This is a degeneration of the fibers of the Achilles tendon directly at its insertion into the heel bone. It may be associated with inflammation of a (retrocalcaneal) bursa or tendon sheath in the same area.
The cause is primarily a degeneration of the tendon. The average patient is in their 40s. Conditions associated with increased risk include psoriasis and Reiter’s syndrome, spondyloarthropathy, gout, familial hyperlipidemia, sarcoidosis as well as the use of medications such as steroids and fluoroquinolone antibiotics.
Most patients report the gradual onset of pain and swelling at the Achilles tendon insertion into the back of the heel bone without specific injury. At first, the pain is noted after activity alone, but becomes more constant over time. The pain is made worse by jumping or running and especially with sports requiring short bursts of these activities. There is tenderness directly over the back of the heel bone and often there is a bone prominence at this area. Positioning the ankle above a 90 degree position is limited by pain.
This remains primarily a clinical diagnosis. X-rays may show calcification deposits within the tendon at its insertion into the heel approximately 60 percent of the time and their presence is associated with a more guarded success rate for nonsurgical treatment and a much longer recovery time if surgery is performed. X-rays may also demonstrate the Haglund’s deformity.
Magnetic resonance imaging (MRI) remains the imaging option of choice because it can determine the extent of tendon degeneration as well as other factors such as bursitis, which may contribute to posterior heel pain.

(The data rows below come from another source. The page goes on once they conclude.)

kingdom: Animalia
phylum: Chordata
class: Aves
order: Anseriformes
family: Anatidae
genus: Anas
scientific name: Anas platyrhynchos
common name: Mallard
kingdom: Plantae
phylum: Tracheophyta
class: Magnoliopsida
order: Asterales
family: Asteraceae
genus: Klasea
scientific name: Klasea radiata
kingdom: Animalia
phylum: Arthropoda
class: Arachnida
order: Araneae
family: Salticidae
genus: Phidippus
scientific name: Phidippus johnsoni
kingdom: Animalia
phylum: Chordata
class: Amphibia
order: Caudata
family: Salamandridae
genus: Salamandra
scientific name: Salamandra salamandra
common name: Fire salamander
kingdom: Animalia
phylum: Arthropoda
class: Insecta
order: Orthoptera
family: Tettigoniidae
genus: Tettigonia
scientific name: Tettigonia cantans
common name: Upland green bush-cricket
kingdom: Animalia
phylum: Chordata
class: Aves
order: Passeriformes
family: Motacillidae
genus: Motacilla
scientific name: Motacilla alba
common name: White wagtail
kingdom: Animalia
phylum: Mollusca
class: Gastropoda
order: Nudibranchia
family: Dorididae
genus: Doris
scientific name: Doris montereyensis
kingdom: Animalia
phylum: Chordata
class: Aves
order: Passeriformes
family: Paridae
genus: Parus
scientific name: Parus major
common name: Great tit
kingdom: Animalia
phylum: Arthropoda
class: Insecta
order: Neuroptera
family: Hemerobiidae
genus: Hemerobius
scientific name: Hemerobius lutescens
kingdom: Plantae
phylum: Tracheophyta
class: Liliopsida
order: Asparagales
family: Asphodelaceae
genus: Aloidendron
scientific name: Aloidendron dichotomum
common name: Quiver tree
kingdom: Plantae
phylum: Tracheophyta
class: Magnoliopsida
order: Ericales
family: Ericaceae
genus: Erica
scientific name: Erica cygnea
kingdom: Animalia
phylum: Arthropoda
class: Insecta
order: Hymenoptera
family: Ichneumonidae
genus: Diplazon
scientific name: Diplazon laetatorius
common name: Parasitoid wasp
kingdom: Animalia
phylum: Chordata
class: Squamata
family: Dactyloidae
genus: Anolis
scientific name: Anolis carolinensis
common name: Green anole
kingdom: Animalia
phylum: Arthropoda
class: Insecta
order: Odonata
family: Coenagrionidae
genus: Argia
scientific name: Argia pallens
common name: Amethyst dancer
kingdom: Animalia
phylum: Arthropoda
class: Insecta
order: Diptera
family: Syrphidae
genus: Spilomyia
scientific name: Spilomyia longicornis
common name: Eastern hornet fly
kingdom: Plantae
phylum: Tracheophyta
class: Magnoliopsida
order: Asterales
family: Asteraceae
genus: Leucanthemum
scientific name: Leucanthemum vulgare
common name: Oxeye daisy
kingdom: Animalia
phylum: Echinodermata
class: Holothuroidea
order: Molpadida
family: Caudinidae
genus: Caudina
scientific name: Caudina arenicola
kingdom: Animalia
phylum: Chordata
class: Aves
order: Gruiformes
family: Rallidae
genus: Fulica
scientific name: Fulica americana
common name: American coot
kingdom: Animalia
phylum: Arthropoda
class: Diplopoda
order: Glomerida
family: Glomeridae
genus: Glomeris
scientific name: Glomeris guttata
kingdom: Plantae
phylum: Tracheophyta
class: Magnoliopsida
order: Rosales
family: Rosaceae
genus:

Conservative non-surgical treatment remains effective in the majority of patients with liberal use of nonsteroidal anti-inflammatory drugs, heel lifts, stretching and shoes that do not provide pressure over this area. If symptoms persist, then night splints, arch supports and physical therapy may be of benefit.
Surgical treatment is indicated if there is failure of several months of nonsurgical treatment. Surgery removes the degenerative portions of the tendon, any bone which is irritating the tendon, and any inflamed bursa tissue. The tendon attachment to the heel bone may need to be strengthened with sutures that attach directly into the bone.